Additional information

No response

pantherale0 commented 4 months ago

Closing this - not sure what happened, but restoring back to 2024.6.4 also had the same problems so rebuilt the machine it was running on and restored from a backup.

francescopeloi commented 4 months ago

I am experiencing something similar since a few days.

I get billions of

2024-07-17 15:30:44.545 ERROR (MainThread) [homeassistant] Error doing job: Exception in callback None() (None)
Traceback (most recent call last):
  File "/usr/local/lib/python3.12/asyncio/events.py", line 88, in _run
    self._context.run(self._callback, *self._args)
TypeError: 'NoneType' object is not callable

until the home-assistant.log file fills the hard drive and everything crashes. I cannot find the root cause, it seems to start from nothing, there's no useful log message before the first occurrence of this.
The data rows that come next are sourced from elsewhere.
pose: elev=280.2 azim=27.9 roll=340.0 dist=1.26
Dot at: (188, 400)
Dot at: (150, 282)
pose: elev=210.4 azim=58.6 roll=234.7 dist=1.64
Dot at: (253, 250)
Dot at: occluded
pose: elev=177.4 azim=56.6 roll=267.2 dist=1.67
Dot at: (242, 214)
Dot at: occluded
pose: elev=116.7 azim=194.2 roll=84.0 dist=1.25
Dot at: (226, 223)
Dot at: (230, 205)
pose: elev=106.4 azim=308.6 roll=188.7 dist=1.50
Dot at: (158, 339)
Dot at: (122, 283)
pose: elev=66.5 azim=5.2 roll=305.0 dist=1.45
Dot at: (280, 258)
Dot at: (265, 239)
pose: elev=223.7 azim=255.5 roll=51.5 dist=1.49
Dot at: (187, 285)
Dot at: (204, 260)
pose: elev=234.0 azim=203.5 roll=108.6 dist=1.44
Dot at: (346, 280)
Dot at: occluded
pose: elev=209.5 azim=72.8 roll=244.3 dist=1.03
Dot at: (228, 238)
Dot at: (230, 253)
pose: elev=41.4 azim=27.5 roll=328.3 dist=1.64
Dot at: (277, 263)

It's an HA instance only for camera control.

cdoepmann commented 4 months ago

I was experiencing the very same issue, very annoying. I then removed everything I didn't necessarily need from my installation (specifically, HACS and AppDeamon) and the issue hasn't occurred for a few days now. I thus suspect HACS or AppDeamon to be the root cause. Do you use these?

francescopeloi commented 4 months ago

My investigation points to Frigate and it's UI component, both coming through HACS. But I haven't found the exact root cause yet.

cdoepmann commented 4 months ago

I'm not using Frigate though, so maybe it's an issue with HACS itself...

pantherale0 commented 4 months ago

If it was a problem with frigate or hacs I would expect that I had the same problem when I rebuilt and restored from a backup. Or there would be more of these cases reported.

francescopeloi commented 4 months ago

it's quite clear it's coming from Frigate my end, we might have different issues.